In our scheme of the pathogenesis of MS, we have shown that MBP from MS white matter contains an increased amount of citrullinated MBP, compared with MBP from normal white matter.6, 8, 32 With each arginine deiminated, one positive charge is lost from MBP, which compromises its ability to interact with phospholipids of the myelin sheath, resulting in less compact myelin being more easily degraded. These observations have led us to postulate that citrullinated MBP represents an important component in the pathogenesis of MS.4

The mechanism by which arginine is converted to citrulline in proteins involves a family of enzymes, the peptidylarginine deiminases, of which five isoforms are known.1 Although they are widely distributed, PAD2 is the predominant brain enzyme, but PAD4 is also present, as we have shown previously14 and in this paper. In order to understand the important role of PAD2 in deimination of MBP in demyelinating disease, we have performed immunoelectron microscopy on intact mouse optic nerve with anti-PAD2 antibody, to localize it in the myelin sheath. We have shown that PAD2 is present in intact optic nerve myelin. It is found in clusters suggestive of vesicular localization. Although these clusters of PAD2 were found throughout the sections, many were localized in the periaxonal regions. Deimination of MBP at these sites may cause local destabilization of myelin, resulting in the patchy degeneration characteristic of MS. These studies are suggestive of an explanation for the morphological observation that the most distal tip of the oligodendrocyte (periaxonal) degrades first as an early event in apoptosis of oligodendrocytes in MS.33

A novel mechanism of demyelination is suggested by these data, that is, myelin degradation can begin in periaxonal region, where the myelin sheath contacts the axon. This is basically different from the autoimmune hypothesis in which sensitized cells attack the myelin sheath from the outside surface of myelin. In a recent study, we have shown that the promoter of the PAD2 gene was hypomethylated on the CG sequences due to the over-activity of a DNA demethylase.34 In the present work, we showed an increase in the number of PAD-labeled gold particles in myelin in MS. Therefore, upregulation of PAD2 by promoter hypomethylation and periaxonal localization with MBP may be prerequisites for myelin breakdown in a patchy distribution. In combination with myelin-associated proteases and the presence of PAD enzymes, the necessary enzymatic machinery is located in myelin to carry out the degradation of myelin components, leading to demyelination and activation of the immune response by release of proteolytic fragments of myelin proteins.

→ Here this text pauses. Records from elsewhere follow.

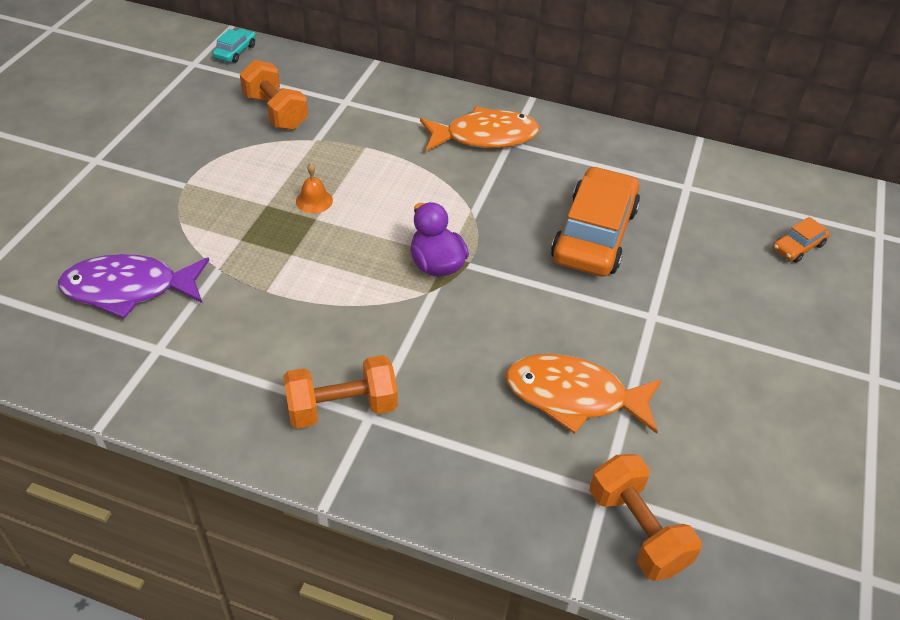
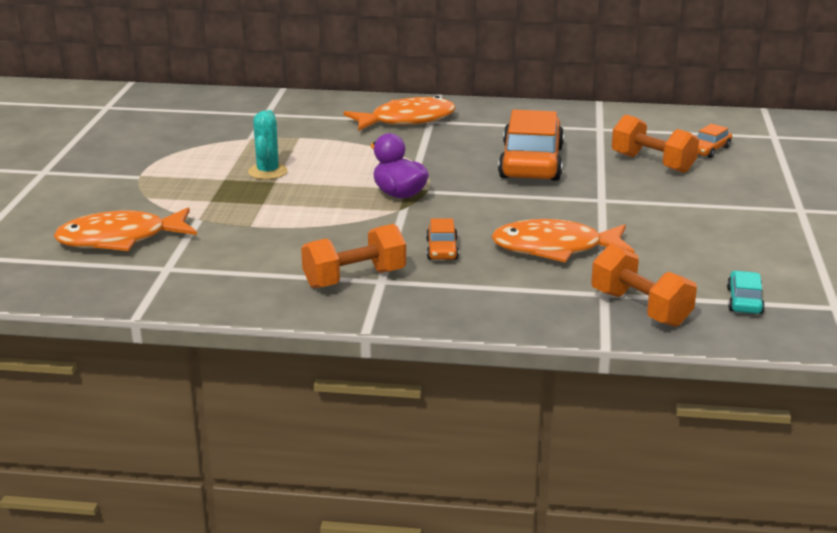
camera: 10 degrees left, 20 degrees down
purple fish [58,254,209,319] -> orange fish [54,208,197,251]
turquoise car [212,29,256,63] -> turquoise car moved to [727,271,765,314]
orange dumbbell [240,60,308,130] -> orange dumbbell moved to [612,115,699,173]
orange bell [296,163,333,213] -> turquoise cactus [248,110,288,180]
none -> orange car [426,218,459,260]

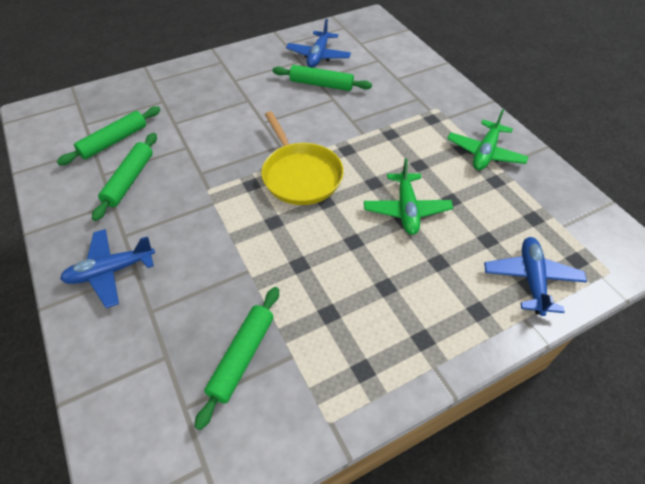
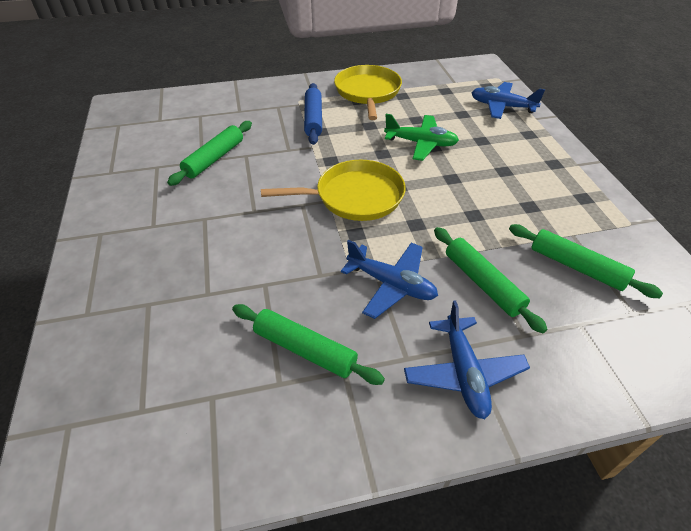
camera: 75 degrees left, 5 degrees down
green rolling pin [57,106,160,166] -> green rolling pin moved to [434,227,548,333]
blue plane [286,19,351,67] -> blue plane moved to [341,240,438,319]
green plane [447,109,529,170] -> yellow pan [334,65,402,120]
none -> blue rolling pin [304,83,322,145]

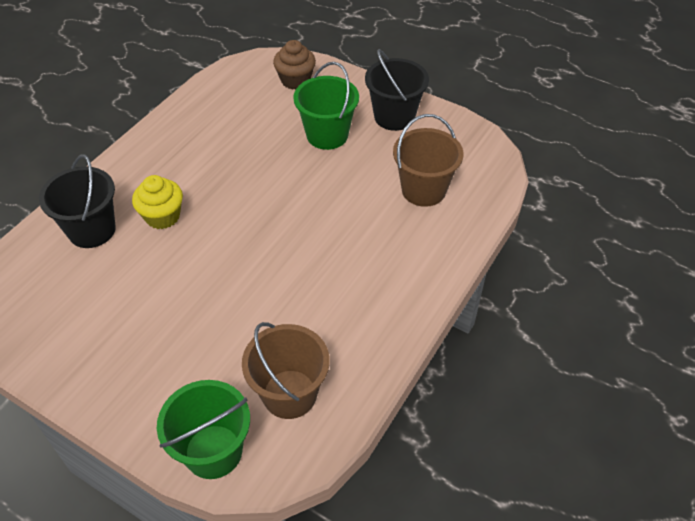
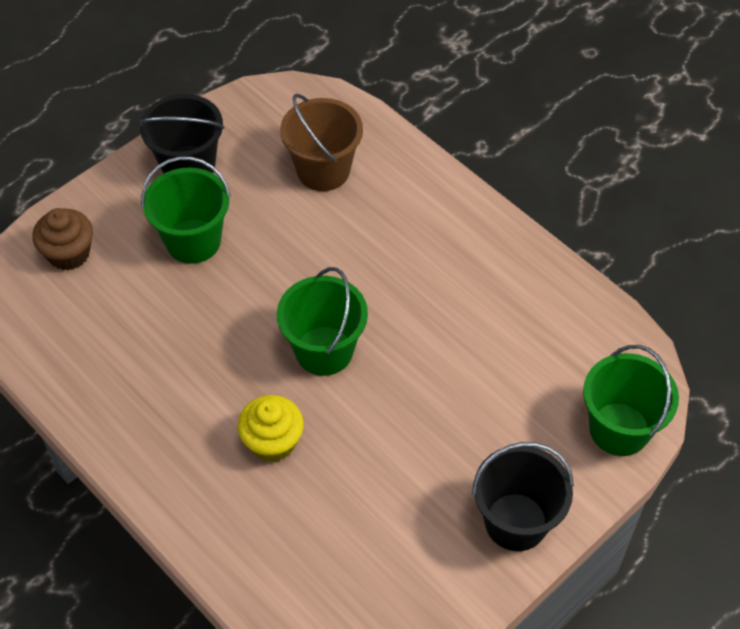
camera: 75 degrees left, 5 degrees up
black bucket [39,154,116,248] -> black bucket moved to [472,442,574,551]
brown bucket [242,322,330,419] -> none
none -> green bucket [277,267,368,376]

The presence of PAD4 in myelin represents a novel, but unexplained, observation. PAD4 contains a nuclear localization signal in its amino-acid sequence, which presumably targets PAD4 to the nucleus, as demonstrated in the Figure 3 electron micrograph in which the nucleus of the oligodendrocyte was labeled with gold particles. In myelin, the gold particles were distributed as single particles and not in clusters like PAD2. Its presence in myelin cannot be explained at this time. Regulation of these deimination reactions in myelin is essential for the maintenance of myelin stability. Our data from the PAD2-knockout mouse show that deimination of MBP is still possible in the total absence of the PAD2 gene, and is suggestive of the importance of PAD activity in myelin stability.